Work to be completed:
With the images removed, repeat the data below exactly.

Page segmentation data
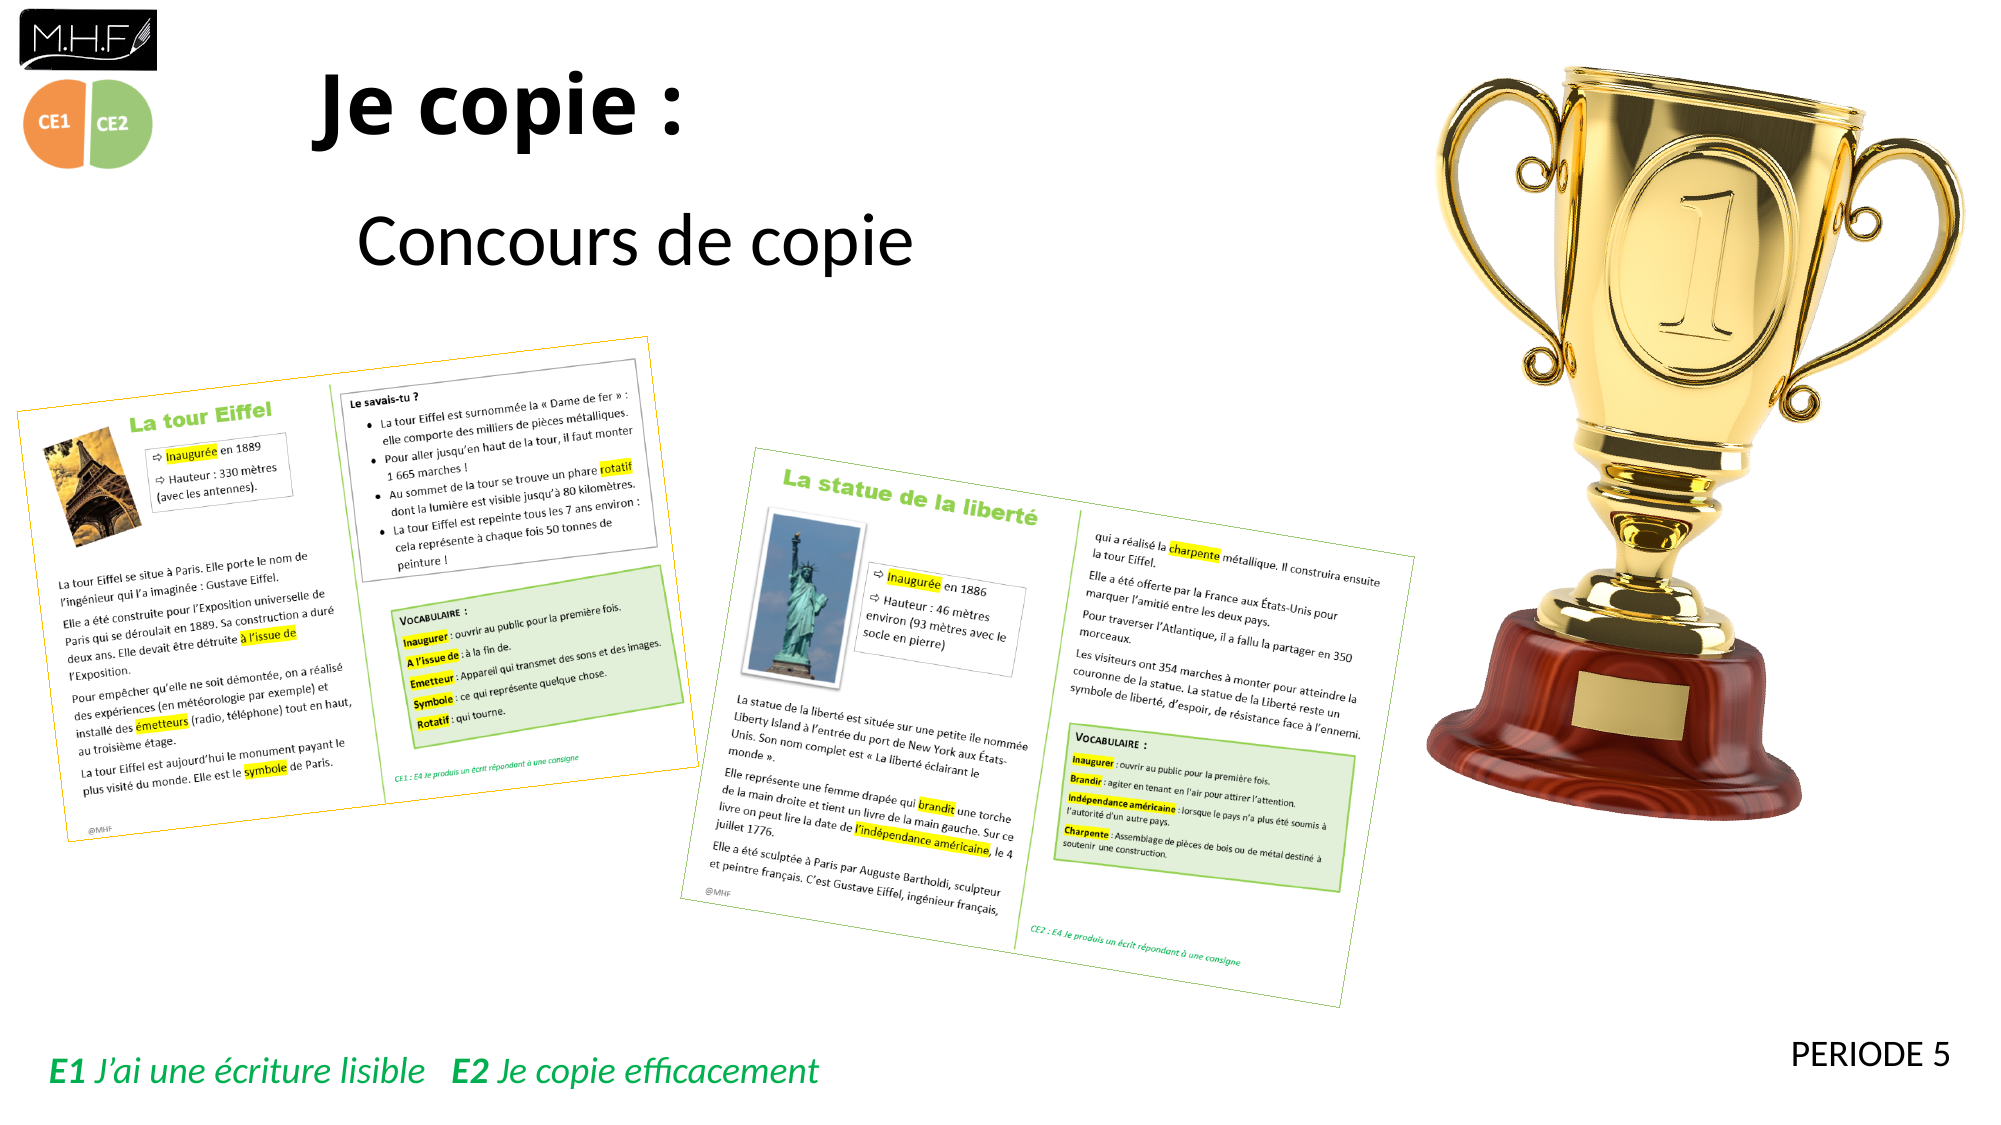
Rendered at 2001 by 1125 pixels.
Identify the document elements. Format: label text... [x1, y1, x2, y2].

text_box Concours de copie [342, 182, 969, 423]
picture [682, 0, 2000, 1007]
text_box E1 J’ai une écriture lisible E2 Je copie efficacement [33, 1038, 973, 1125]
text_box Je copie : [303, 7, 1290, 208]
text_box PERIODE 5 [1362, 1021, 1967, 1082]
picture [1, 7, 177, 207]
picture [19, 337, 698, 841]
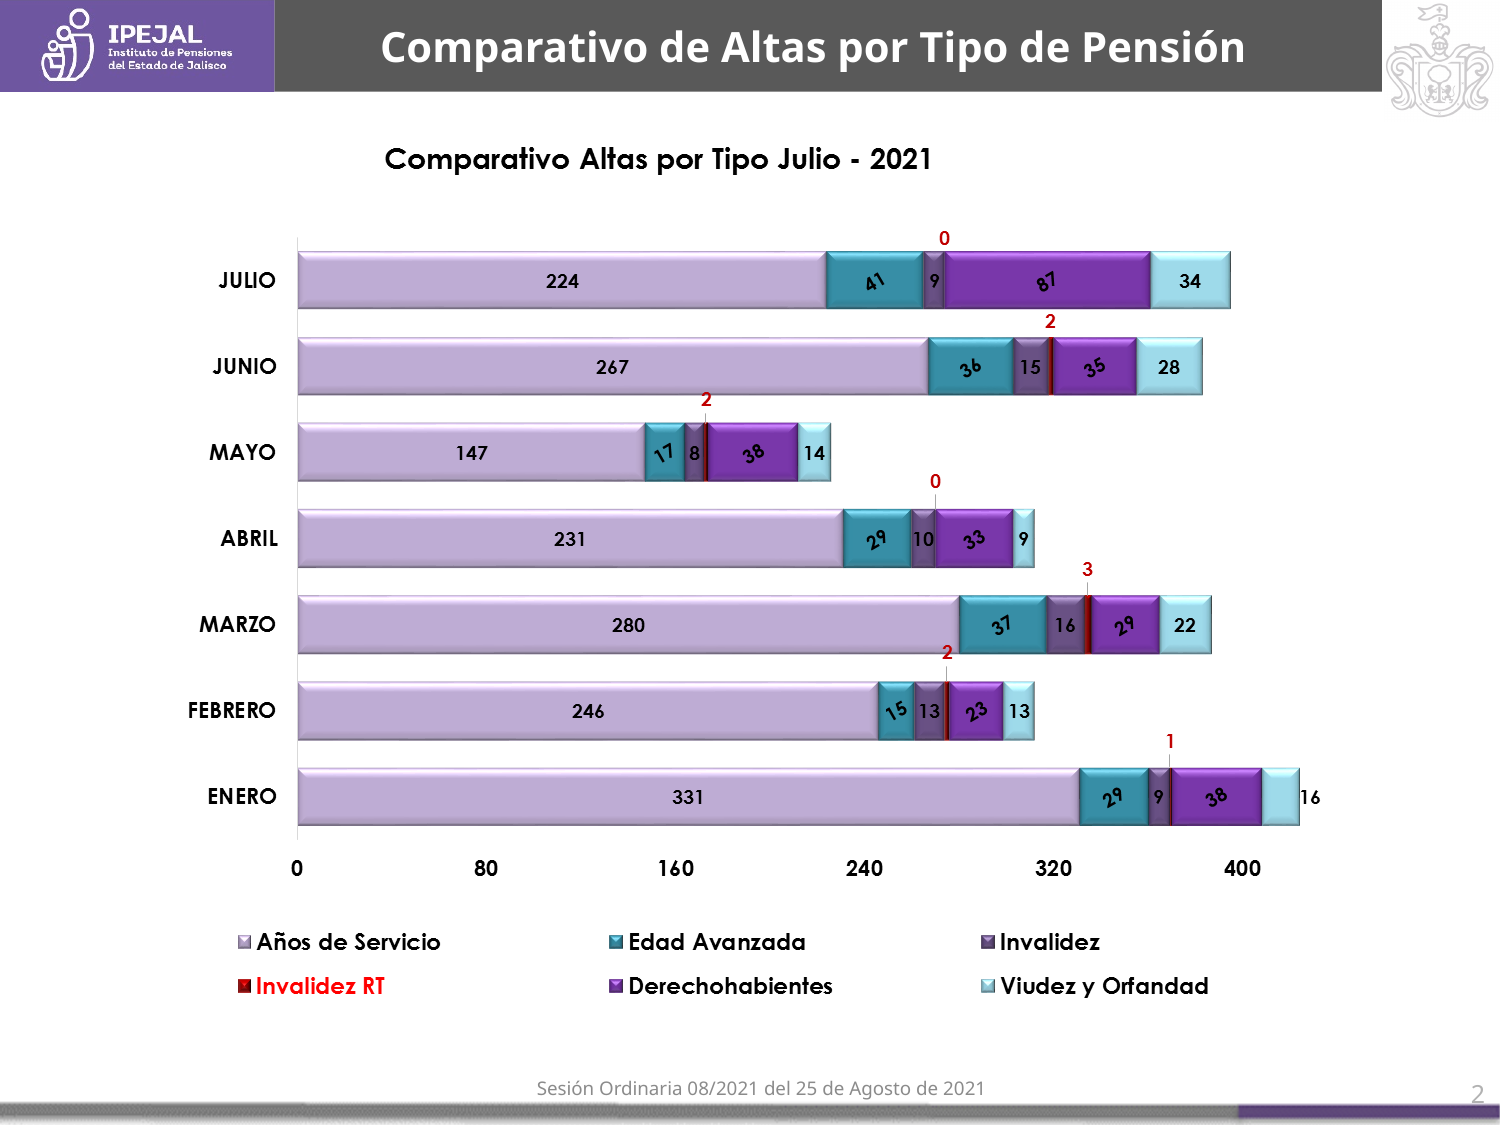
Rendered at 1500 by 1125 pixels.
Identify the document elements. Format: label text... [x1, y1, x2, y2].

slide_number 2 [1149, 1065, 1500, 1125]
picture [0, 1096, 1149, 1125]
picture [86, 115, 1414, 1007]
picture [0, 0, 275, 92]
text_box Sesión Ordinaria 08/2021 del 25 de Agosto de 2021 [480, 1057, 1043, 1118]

Result:
Rendered at 2001 by 1125 pixels.
Identify the document elements. Format: label text... [x1, y1, x2, y2].

text_box Concours de copie [342, 182, 969, 423]
picture [682, 0, 2000, 1007]
text_box E1 J’ai une écriture lisible E2 Je copie efficacement [33, 1038, 973, 1125]
text_box Je copie : [303, 7, 1290, 208]
text_box PERIODE 5 [1362, 1021, 1967, 1082]
picture [1, 7, 177, 207]
picture [19, 337, 698, 841]
Rendered at 1500 by 1125 pixels.
Identify the document elements. Format: label text... [x1, y1, x2, y2].

slide_number 2 [1149, 1065, 1500, 1125]
picture [0, 1096, 1149, 1125]
picture [86, 115, 1414, 1007]
picture [0, 0, 275, 92]
text_box Sesión Ordinaria 08/2021 del 25 de Agosto de 2021 [480, 1057, 1043, 1118]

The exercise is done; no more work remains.